■ **Alıntı**:
..........
Bu dijital içerikleri konaklama işletmeleri kadar influencerlar, gezginler, destinasyonlar veya restoranlar da kullanabilir ve Z kuşağının dikkatini çekebilir. Örneğin; 'Biz otelimizde köyümüzün yerel ürünlerini kullanarak öğünleri hazırlıyoruz', “Bölgemizdeki tüm tesisler güneş enerjisi kullanmaktadırlar', veya 'Bugün Datça'da yerel bir kadın kooperatifinden sabun aldım, plastik poşet yerine bez çanta kullandım.' Bunlar gibi içerikler gençlerin çok ilgisini çekiyor."
"Z kuşağı, ilgisini çeken içerikler görmek istiyor"
Genceli, Z kuşağına ulaşmak isteyen turizm işletmelerinin, klasik tanıtım yöntemlerinden uzaklaşması gerektiğininin de altını çizdi. Reels ve TikTok videoları gibi görsel ve kısa içerik formatlarının olması gerektiğini belirten Genceli, dijital pazarlama stratejilerini şu sözlerle aktardı:
"Sürdürülebilirlik, hayvan hakları, kültürel duyarlılık gibi etik değerler öne çıkarılmalı. Örneğin hayvan dostu bir konaklama işletmesi olması Z kuşağı için öne çıkan bir özellik. Influencerlar, iş birlikleri, özellikle gençlerin takip ettikleri kişiler işletmelere ve destinasyonlara olan güveni artırıyor. En önemli unsurlardan biri de kişiselleştirilmiş hizmet. E-bültenlerde ve reklamlarda yapay zekâ ile kişisel ilgi alanlarına göre içerik sunumu yapabilmek önemli ve dikkat çekici.
..........
■ **Veri kayıtları**:
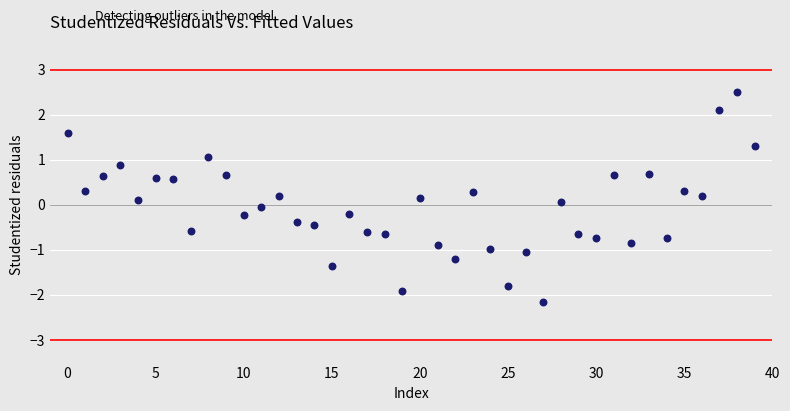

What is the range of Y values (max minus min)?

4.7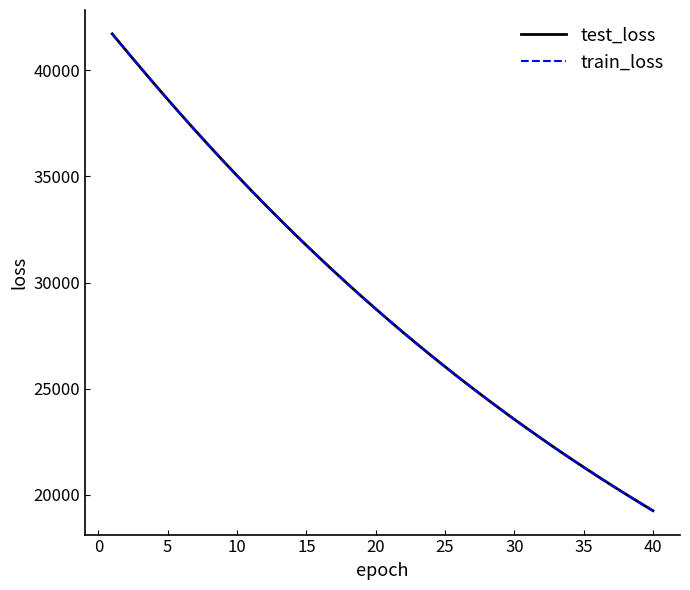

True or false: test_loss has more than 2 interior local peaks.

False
..........
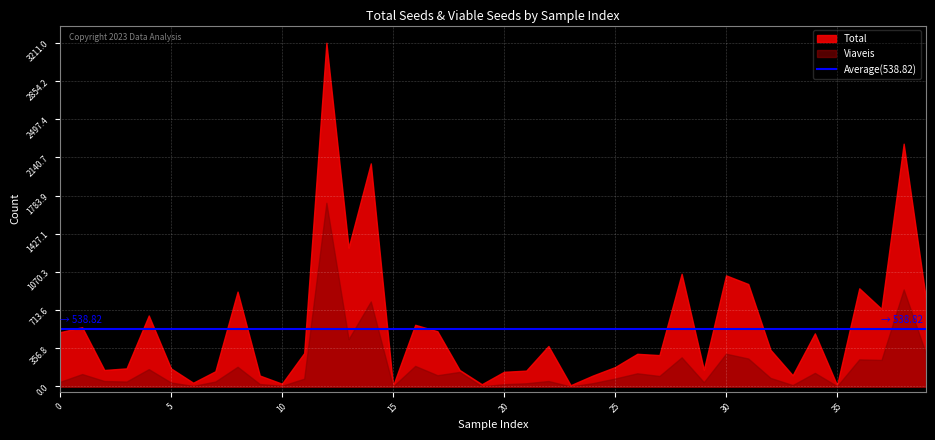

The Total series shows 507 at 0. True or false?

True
..........
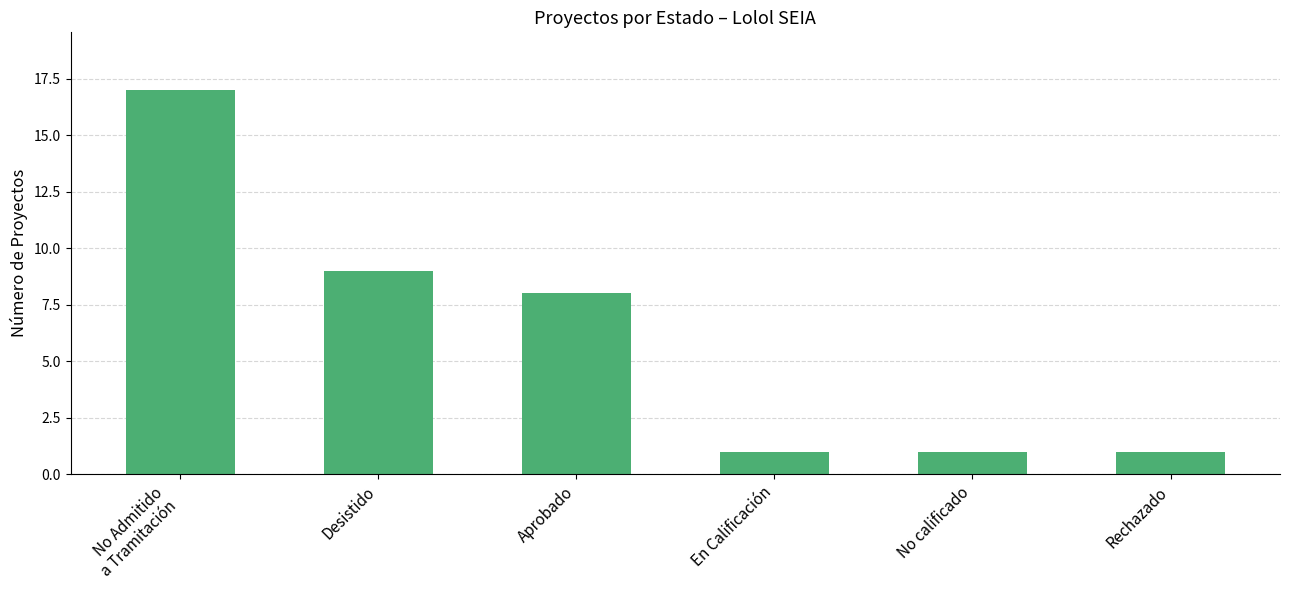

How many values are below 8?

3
..........
■ **Yapılacaklar**:
(A) Alıntıya göre şu soruları yanıtlayın:
(i) Genceli hangi görsel ve kısa içerik biçimlerini örnek veriyor?
(ii) Z kuşağı için öne çıkan özelliğe örnek olarak nasıl bir konaklama işletmesi gösteriliyor?
(iii) Datça örneğinde sabun nereden alınmış?
(B) Alıntıdaki "Genceli, Z kuşağına" sözlerinden "ve dikkat çekici." sözlerine kadar olan bölümü hiç değiştirmeden yazın.
Bu malzeme başka bir kaynaktan alınmıştır.

■ **Yanıtlar**:
(A)
(i) Reels ve TikTok videoları.
(ii) Hayvan dostu bir konaklama işletmesi.
(iii) Yerel bir kadın kooperatifinden.

(B)
Genceli, Z kuşağına ulaşmak isteyen turizm işletmelerinin, klasik tanıtım yöntemlerinden uzaklaşması gerektiğininin de altını çizdi. Reels ve TikTok videoları gibi görsel ve kısa içerik formatlarının olması gerektiğini belirten Genceli, dijital pazarlama stratejilerini şu sözlerle aktardı:
"Sürdürülebilirlik, hayvan hakları, kültürel duyarlılık gibi etik değerler öne çıkarılmalı. Örneğin hayvan dostu bir konaklama işletmesi olması Z kuşağı için öne çıkan bir özellik. Influencerlar, iş birlikleri, özellikle gençlerin takip ettikleri kişiler işletmelere ve destinasyonlara olan güveni artırıyor. En önemli unsurlardan biri de kişiselleştirilmiş hizmet. E-bültenlerde ve reklamlarda yapay zekâ ile kişisel ilgi alanlarına göre içerik sunumu yapabilmek önemli ve dikkat çekici.